Vorgegebener Text:
-----

Simone, eine „Langzeitsingle“ um die fünfzig hatte mich nach einem Kurs in der VHS um eine Einzelstunde gebeten. Trotz der Bekümmertheit, die ihre Gesichtszüge verdüstern als sie mir gegenüber sitzt, ist sie eine attraktive Frau. Sie erzählt, dass sie bald mit einer langjährigen Freundin zusammen in eine Wohnung ziehen wird und, dass sie sich fragt ob sie dann überhaupt noch weiter nach einem Mann suchen soll.

Ihr konkretes Thema: “Wir, Ulla und ich kennen uns seit der Schulzeit und haben schon mal 5 Jahre zusammen gewohnt. Wir kennen uns sehr gut, und haben einen Rhythmus des Zusammenlebens gefunden, außer Sex können wir eigentlich alles zusammen machen. Soll ich wirklich aktiv weiter nach einem Mann suchen, diese Angst und Mühe weiter auf mich nehmen, bei all meinen schlechten Erfahrungen, wo in der Freundschaft mit Ulla doch fast alle meine Bedürfnisse befriedigt werden?“    

Kurz zusammengefasst lautete Simones Frage: Kann eine Freundschaft eine Liebesbeziehung wirklich nicht ersetzen? Kurz zusammengefasst lautete meine Antwort: „Nein, nicht wirklich.“ Es gibt einiges, das es nur in einer Liebesbeziehung zu erleben gibt, z.B. Erotik und Sexualität. In der Sexualität sind wir gezwungen, uns „nur“ mit uns selbst und dem Partner zu beschäftigen. Bei allem anderen, sowohl mit dem Partner als auch mit Freunden ist immer etwas „Drittes“ dazwischen, z.B. bei Gesprächen über ein Thema, auch bei jeder Art von Amüsement, selbst bei gemeinsamer Arbeit.  Beim Sex aber gibt es nur die beiden Partner und ihre Kommunikation. Egal, ob die zwei verklemmt und verhalten „Liebe machen“ oder enthemmt und phantasievoll, sie müssen sich aufeinander beziehen. Entsteht eine gute Resonanz, kommt es zu einer Art Verschmelzen. Auch dieses einzigartige Erlebnis ist nur in einer Liebesbeziehung möglich.

-----

Datensätze:
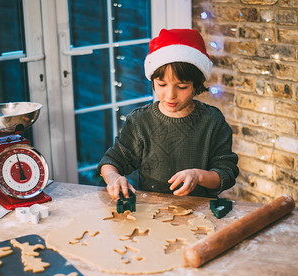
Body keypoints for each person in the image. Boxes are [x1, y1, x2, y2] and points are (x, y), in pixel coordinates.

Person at [98, 28, 239, 200]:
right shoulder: (140, 121)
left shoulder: (212, 121)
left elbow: (226, 174)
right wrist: (114, 177)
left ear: (197, 83)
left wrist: (198, 176)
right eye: (162, 84)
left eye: (182, 87)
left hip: (200, 212)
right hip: (151, 211)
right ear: (153, 81)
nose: (170, 95)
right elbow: (111, 162)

-----

Aufgabe A: Mit wem wird Simone laut dem Text über Simone bald in eine Wohnung ziehen?
Aufgabe B: Fass den Text über Simone in zwei Sätzen zusammen.
Aufgabe C: Schreib den Text über Simone nach seinem letzten Satz weiter.
Die Datensätze haben mit dem Text über Simone nichts zu tun.

Antwort A: Mit ihrer langjährigen Freundin Ulla, die sie seit der Schulzeit kennt.

Antwort B: Simone, eine Frau um die fünfzig, zieht bald mit ihrer langjährigen Freundin Ulla zusammen und fragt sich, ob sie noch nach einem Mann suchen soll, wo doch die Freundschaft fast alle ihre Bedürfnisse befriedigt. Die Antwort lautet, dass eine Freundschaft eine Liebesbeziehung nicht wirklich ersetzen kann, weil man manches wie Erotik, Sexualität und das Verschmelzen dabei nur in einer Liebesbeziehung erlebt.

Antwort C:
Oder zum Beispiel ein intensiveres Erleben von Wirklichkeit. In einer Liebesbeziehung  erzählen sich Partner kontinuierlich die Ereignisse ihres Alltags, wichtige und unwichtige. Sie machen sich dadurch gegenseitig zu „Zeugen“ dass ihre Erlebnisse „wirklich“ waren und oft werden ihnen durch das „in Worte fassen“ die dazugehörenden Gedanken und Gefühle erst richtig bewusst und können somit verarbeitet werden. Das Feedback des anderen hilft auch, sich für die eigenen Handlungen mehr verantwortlich zu fühlen.

Last but not least, die Nummer 1 im Leben eines anderen sein ist als Phänomen ein Wunder und nur in einer Liebesbeziehung zu haben.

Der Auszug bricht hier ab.